Vom Aussterben der Groupies

von Dirk Maxeiner und Michael Miersch

Als charakterfeste Ehemänner können wir in Rotlichtfragen kaum Kompetenz anmelden. Doch bei dem anhaltenden Koks-und-Huren-Rummel um diverse Prominente geht uns eine Fragen nicht aus dem Kopf: Warum genügen Ruhm, Reichtum und Boheme offenbar nicht mehr um an sexuellen Ausschweifungen interessierte junge Damen anzulocken?

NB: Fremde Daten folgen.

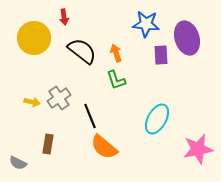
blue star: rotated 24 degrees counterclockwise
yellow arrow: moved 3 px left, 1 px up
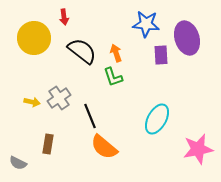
green L-shape: moved 3 px left, 3 px up
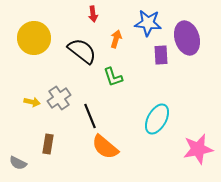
red arrow: moved 29 px right, 3 px up
blue star: moved 2 px right, 1 px up
orange arrow: moved 14 px up; rotated 36 degrees clockwise
orange semicircle: moved 1 px right
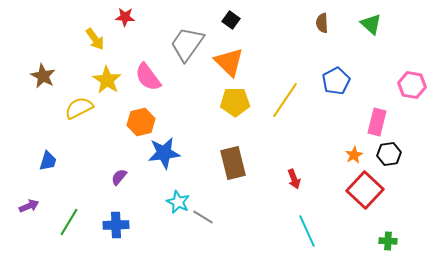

Früher hatten Popstars, Fernsehgrößen und berühmten Künstler mehr vom Leben. Musste sich der Normalmann schwer bemühen, um seine jeweils Angebetete erfolgreich den Hof zu machen, so flogen den Celebrities die Frauen einfach zu. Freie Auswahl: Das Paradies der männlichen Eitelkeit. In jeder Provinzstadt gab es den Typus des Groupies. Dies waren zum exzessiven Amüsement entschlossene weibliche Wesen, die es darauf anlegten, mit möglichst vielen Leadsängern, Undergroundfilmern, Avantgardekünstlern oder sonstwie angesagten Typen im Bett gewesen zu sein. Schlagzeilen wie "Die Beatles im Bordell" oder "Fritz Teufel auf dem Autostrich" hätte vor dreißig Jahren Unverständnis ausgelöst: "Haben diiie das nötig?" Gehen wir weiter in die Geschichte zurück, treffen wir auf sexbessene Diktatoren wie Mao und Mussolini, die Hunderte ihrer weiblichen Landeskinder im Schlafzimmer empfingen. Und dies keineswegs durch Zwang: Glühende junge Verehrerinnen schrieben ihnen eindeutige Liebesbriefe. Eine Nacht mit dem großen Steuermann oder dem Duce war für sie die Nacht ihres Lebens.

Die Groupies von heute heißen "Partyluder" und sind seriell monogam: Sie pflegen feste Beziehungen zu einzelnen Männern, die oftmals mehrere Monate und sogar Jahre halten können. Und ehe man sich versieht, sind sie schwanger und "Ex-Partyluder". Obendrein hat man den Eindruck, dass sie weniger das Kamasutra beherrschen, als die Kunst möglichst vorteilhaft für "Bunte" und "Gala" zu posieren.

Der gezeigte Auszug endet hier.